→ SUPPLIED RECORDS:
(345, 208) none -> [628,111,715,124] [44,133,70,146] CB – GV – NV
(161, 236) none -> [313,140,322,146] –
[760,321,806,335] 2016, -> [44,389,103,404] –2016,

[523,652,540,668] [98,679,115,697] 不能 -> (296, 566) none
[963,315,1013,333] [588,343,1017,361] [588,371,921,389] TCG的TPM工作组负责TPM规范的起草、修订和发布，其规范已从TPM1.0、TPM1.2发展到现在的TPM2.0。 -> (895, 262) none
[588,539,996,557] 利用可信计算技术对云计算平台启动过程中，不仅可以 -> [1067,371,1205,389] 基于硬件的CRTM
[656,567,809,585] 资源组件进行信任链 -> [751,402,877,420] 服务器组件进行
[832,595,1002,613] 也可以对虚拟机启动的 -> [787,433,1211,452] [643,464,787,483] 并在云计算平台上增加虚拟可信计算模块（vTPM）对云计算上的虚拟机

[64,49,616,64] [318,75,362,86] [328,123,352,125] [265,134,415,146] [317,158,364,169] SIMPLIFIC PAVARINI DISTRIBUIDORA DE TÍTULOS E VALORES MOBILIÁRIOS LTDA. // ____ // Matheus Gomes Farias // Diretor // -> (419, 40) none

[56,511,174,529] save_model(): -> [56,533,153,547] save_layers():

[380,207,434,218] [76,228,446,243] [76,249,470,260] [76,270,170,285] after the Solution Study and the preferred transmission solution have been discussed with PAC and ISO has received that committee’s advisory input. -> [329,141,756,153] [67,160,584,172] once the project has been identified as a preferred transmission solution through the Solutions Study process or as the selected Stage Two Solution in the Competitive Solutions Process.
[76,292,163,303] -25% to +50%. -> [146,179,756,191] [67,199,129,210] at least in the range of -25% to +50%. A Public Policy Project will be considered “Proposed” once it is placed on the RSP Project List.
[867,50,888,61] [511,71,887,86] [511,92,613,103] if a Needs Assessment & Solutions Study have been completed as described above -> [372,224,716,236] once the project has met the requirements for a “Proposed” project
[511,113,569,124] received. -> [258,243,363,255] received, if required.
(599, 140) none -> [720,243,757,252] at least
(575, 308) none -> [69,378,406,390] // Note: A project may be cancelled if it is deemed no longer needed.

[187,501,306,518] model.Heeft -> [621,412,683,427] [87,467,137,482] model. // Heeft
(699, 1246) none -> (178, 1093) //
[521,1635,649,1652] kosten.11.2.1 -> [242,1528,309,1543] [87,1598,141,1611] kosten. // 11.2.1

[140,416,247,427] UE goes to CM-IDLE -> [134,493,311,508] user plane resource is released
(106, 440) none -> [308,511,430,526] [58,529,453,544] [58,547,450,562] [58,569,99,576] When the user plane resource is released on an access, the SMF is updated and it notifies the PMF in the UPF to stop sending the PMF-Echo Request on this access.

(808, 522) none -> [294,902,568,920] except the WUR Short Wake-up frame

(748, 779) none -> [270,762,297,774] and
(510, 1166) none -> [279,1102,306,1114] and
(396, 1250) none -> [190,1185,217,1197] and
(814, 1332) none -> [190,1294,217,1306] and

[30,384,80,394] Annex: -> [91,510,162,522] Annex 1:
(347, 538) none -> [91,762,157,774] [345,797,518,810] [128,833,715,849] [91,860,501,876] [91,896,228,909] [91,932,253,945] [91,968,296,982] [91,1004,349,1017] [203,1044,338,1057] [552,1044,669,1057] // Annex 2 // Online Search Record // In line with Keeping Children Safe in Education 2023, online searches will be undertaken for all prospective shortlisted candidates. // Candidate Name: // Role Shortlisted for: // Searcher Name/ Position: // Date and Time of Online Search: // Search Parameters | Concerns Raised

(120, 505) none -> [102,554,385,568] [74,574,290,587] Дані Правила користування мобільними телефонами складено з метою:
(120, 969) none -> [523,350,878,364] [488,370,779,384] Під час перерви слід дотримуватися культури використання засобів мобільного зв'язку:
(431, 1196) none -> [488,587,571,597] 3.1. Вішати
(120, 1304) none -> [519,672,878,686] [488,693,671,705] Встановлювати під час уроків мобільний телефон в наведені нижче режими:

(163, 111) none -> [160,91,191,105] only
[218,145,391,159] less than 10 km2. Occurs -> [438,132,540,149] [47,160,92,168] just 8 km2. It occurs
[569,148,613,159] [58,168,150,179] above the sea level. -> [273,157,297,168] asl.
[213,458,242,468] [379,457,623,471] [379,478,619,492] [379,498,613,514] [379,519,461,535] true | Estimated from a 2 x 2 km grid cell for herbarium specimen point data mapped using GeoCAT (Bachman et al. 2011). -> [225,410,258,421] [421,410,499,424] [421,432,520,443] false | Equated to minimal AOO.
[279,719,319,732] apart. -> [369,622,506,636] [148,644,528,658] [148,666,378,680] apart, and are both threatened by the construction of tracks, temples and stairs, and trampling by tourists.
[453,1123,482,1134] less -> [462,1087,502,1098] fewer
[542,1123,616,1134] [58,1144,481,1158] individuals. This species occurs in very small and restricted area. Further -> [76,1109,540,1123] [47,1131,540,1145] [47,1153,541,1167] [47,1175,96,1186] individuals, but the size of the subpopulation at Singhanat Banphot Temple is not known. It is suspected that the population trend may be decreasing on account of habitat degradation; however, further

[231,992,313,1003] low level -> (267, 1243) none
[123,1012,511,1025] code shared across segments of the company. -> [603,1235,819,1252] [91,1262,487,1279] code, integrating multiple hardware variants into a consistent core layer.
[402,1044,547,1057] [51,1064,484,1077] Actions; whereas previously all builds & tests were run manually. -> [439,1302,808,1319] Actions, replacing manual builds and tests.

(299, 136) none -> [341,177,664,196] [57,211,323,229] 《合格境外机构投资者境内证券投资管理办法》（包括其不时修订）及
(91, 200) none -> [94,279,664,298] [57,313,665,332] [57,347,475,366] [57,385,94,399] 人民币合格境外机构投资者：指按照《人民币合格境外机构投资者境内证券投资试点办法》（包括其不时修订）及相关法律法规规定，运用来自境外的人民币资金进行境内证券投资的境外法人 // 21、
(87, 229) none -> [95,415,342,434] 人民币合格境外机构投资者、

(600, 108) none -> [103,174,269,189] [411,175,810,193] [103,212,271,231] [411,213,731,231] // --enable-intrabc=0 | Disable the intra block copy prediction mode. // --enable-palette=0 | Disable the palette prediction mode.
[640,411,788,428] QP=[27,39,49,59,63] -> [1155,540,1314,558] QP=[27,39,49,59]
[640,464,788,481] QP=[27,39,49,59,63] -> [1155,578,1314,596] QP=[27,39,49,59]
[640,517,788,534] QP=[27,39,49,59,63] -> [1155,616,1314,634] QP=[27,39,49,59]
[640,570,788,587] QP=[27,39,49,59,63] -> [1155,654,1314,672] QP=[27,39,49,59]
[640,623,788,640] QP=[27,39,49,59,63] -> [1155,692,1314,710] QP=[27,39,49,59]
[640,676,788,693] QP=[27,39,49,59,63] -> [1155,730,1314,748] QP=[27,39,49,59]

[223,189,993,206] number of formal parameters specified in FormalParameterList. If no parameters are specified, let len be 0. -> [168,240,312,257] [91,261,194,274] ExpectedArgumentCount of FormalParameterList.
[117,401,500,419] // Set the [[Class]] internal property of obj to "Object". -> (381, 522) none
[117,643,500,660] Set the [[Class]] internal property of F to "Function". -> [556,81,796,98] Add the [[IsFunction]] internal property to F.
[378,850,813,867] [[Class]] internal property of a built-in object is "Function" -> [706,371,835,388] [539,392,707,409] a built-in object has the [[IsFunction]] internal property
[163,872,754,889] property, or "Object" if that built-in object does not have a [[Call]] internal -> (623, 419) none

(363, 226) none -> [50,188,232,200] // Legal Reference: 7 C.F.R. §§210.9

→ TASK OBJECTIVE:
Reproduce every line of the data without changing a word.

→ PROBLEM SOLUTION:
(345, 208) none -> [628,111,715,124] [44,133,70,146] CB – GV – NV
(161, 236) none -> [313,140,322,146] –
[760,321,806,335] 2016, -> [44,389,103,404] –2016,

[523,652,540,668] [98,679,115,697] 不能 -> (296, 566) none
[963,315,1013,333] [588,343,1017,361] [588,371,921,389] TCG的TPM工作组负责TPM规范的起草、修订和发布，其规范已从TPM1.0、TPM1.2发展到现在的TPM2.0。 -> (895, 262) none
[588,539,996,557] 利用可信计算技术对云计算平台启动过程中，不仅可以 -> [1067,371,1205,389] 基于硬件的CRTM
[656,567,809,585] 资源组件进行信任链 -> [751,402,877,420] 服务器组件进行
[832,595,1002,613] 也可以对虚拟机启动的 -> [787,433,1211,452] [643,464,787,483] 并在云计算平台上增加虚拟可信计算模块（vTPM）对云计算上的虚拟机

[64,49,616,64] [318,75,362,86] [328,123,352,125] [265,134,415,146] [317,158,364,169] SIMPLIFIC PAVARINI DISTRIBUIDORA DE TÍTULOS E VALORES MOBILIÁRIOS LTDA. // ____ // Matheus Gomes Farias // Diretor // -> (419, 40) none

[56,511,174,529] save_model(): -> [56,533,153,547] save_layers():

[380,207,434,218] [76,228,446,243] [76,249,470,260] [76,270,170,285] after the Solution Study and the preferred transmission solution have been discussed with PAC and ISO has received that committee’s advisory input. -> [329,141,756,153] [67,160,584,172] once the project has been identified as a preferred transmission solution through the Solutions Study process or as the selected Stage Two Solution in the Competitive Solutions Process.
[76,292,163,303] -25% to +50%. -> [146,179,756,191] [67,199,129,210] at least in the range of -25% to +50%. A Public Policy Project will be considered “Proposed” once it is placed on the RSP Project List.
[867,50,888,61] [511,71,887,86] [511,92,613,103] if a Needs Assessment & Solutions Study have been completed as described above -> [372,224,716,236] once the project has met the requirements for a “Proposed” project
[511,113,569,124] received. -> [258,243,363,255] received, if required.
(599, 140) none -> [720,243,757,252] at least
(575, 308) none -> [69,378,406,390] // Note: A project may be cancelled if it is deemed no longer needed.

[187,501,306,518] model.Heeft -> [621,412,683,427] [87,467,137,482] model. // Heeft
(699, 1246) none -> (178, 1093) //
[521,1635,649,1652] kosten.11.2.1 -> [242,1528,309,1543] [87,1598,141,1611] kosten. // 11.2.1

[140,416,247,427] UE goes to CM-IDLE -> [134,493,311,508] user plane resource is released
(106, 440) none -> [308,511,430,526] [58,529,453,544] [58,547,450,562] [58,569,99,576] When the user plane resource is released on an access, the SMF is updated and it notifies the PMF in the UPF to stop sending the PMF-Echo Request on this access.

(808, 522) none -> [294,902,568,920] except the WUR Short Wake-up frame

(748, 779) none -> [270,762,297,774] and
(510, 1166) none -> [279,1102,306,1114] and
(396, 1250) none -> [190,1185,217,1197] and
(814, 1332) none -> [190,1294,217,1306] and

[30,384,80,394] Annex: -> [91,510,162,522] Annex 1:
(347, 538) none -> [91,762,157,774] [345,797,518,810] [128,833,715,849] [91,860,501,876] [91,896,228,909] [91,932,253,945] [91,968,296,982] [91,1004,349,1017] [203,1044,338,1057] [552,1044,669,1057] // Annex 2 // Online Search Record // In line with Keeping Children Safe in Education 2023, online searches will be undertaken for all prospective shortlisted candidates. // Candidate Name: // Role Shortlisted for: // Searcher Name/ Position: // Date and Time of Online Search: // Search Parameters | Concerns Raised

(120, 505) none -> [102,554,385,568] [74,574,290,587] Дані Правила користування мобільними телефонами складено з метою:
(120, 969) none -> [523,350,878,364] [488,370,779,384] Під час перерви слід дотримуватися культури використання засобів мобільного зв'язку:
(431, 1196) none -> [488,587,571,597] 3.1. Вішати
(120, 1304) none -> [519,672,878,686] [488,693,671,705] Встановлювати під час уроків мобільний телефон в наведені нижче режими:

(163, 111) none -> [160,91,191,105] only
[218,145,391,159] less than 10 km2. Occurs -> [438,132,540,149] [47,160,92,168] just 8 km2. It occurs
[569,148,613,159] [58,168,150,179] above the sea level. -> [273,157,297,168] asl.
[213,458,242,468] [379,457,623,471] [379,478,619,492] [379,498,613,514] [379,519,461,535] true | Estimated from a 2 x 2 km grid cell for herbarium specimen point data mapped using GeoCAT (Bachman et al. 2011). -> [225,410,258,421] [421,410,499,424] [421,432,520,443] false | Equated to minimal AOO.
[279,719,319,732] apart. -> [369,622,506,636] [148,644,528,658] [148,666,378,680] apart, and are both threatened by the construction of tracks, temples and stairs, and trampling by tourists.
[453,1123,482,1134] less -> [462,1087,502,1098] fewer
[542,1123,616,1134] [58,1144,481,1158] individuals. This species occurs in very small and restricted area. Further -> [76,1109,540,1123] [47,1131,540,1145] [47,1153,541,1167] [47,1175,96,1186] individuals, but the size of the subpopulation at Singhanat Banphot Temple is not known. It is suspected that the population trend may be decreasing on account of habitat degradation; however, further

[231,992,313,1003] low level -> (267, 1243) none
[123,1012,511,1025] code shared across segments of the company. -> [603,1235,819,1252] [91,1262,487,1279] code, integrating multiple hardware variants into a consistent core layer.
[402,1044,547,1057] [51,1064,484,1077] Actions; whereas previously all builds & tests were run manually. -> [439,1302,808,1319] Actions, replacing manual builds and tests.

(299, 136) none -> [341,177,664,196] [57,211,323,229] 《合格境外机构投资者境内证券投资管理办法》（包括其不时修订）及
(91, 200) none -> [94,279,664,298] [57,313,665,332] [57,347,475,366] [57,385,94,399] 人民币合格境外机构投资者：指按照《人民币合格境外机构投资者境内证券投资试点办法》（包括其不时修订）及相关法律法规规定，运用来自境外的人民币资金进行境内证券投资的境外法人 // 21、
(87, 229) none -> [95,415,342,434] 人民币合格境外机构投资者、

(600, 108) none -> [103,174,269,189] [411,175,810,193] [103,212,271,231] [411,213,731,231] // --enable-intrabc=0 | Disable the intra block copy prediction mode. // --enable-palette=0 | Disable the palette prediction mode.
[640,411,788,428] QP=[27,39,49,59,63] -> [1155,540,1314,558] QP=[27,39,49,59]
[640,464,788,481] QP=[27,39,49,59,63] -> [1155,578,1314,596] QP=[27,39,49,59]
[640,517,788,534] QP=[27,39,49,59,63] -> [1155,616,1314,634] QP=[27,39,49,59]
[640,570,788,587] QP=[27,39,49,59,63] -> [1155,654,1314,672] QP=[27,39,49,59]
[640,623,788,640] QP=[27,39,49,59,63] -> [1155,692,1314,710] QP=[27,39,49,59]
[640,676,788,693] QP=[27,39,49,59,63] -> [1155,730,1314,748] QP=[27,39,49,59]

[223,189,993,206] number of formal parameters specified in FormalParameterList. If no parameters are specified, let len be 0. -> [168,240,312,257] [91,261,194,274] ExpectedArgumentCount of FormalParameterList.
[117,401,500,419] // Set the [[Class]] internal property of obj to "Object". -> (381, 522) none
[117,643,500,660] Set the [[Class]] internal property of F to "Function". -> [556,81,796,98] Add the [[IsFunction]] internal property to F.
[378,850,813,867] [[Class]] internal property of a built-in object is "Function" -> [706,371,835,388] [539,392,707,409] a built-in object has the [[IsFunction]] internal property
[163,872,754,889] property, or "Object" if that built-in object does not have a [[Call]] internal -> (623, 419) none

(363, 226) none -> [50,188,232,200] // Legal Reference: 7 C.F.R. §§210.9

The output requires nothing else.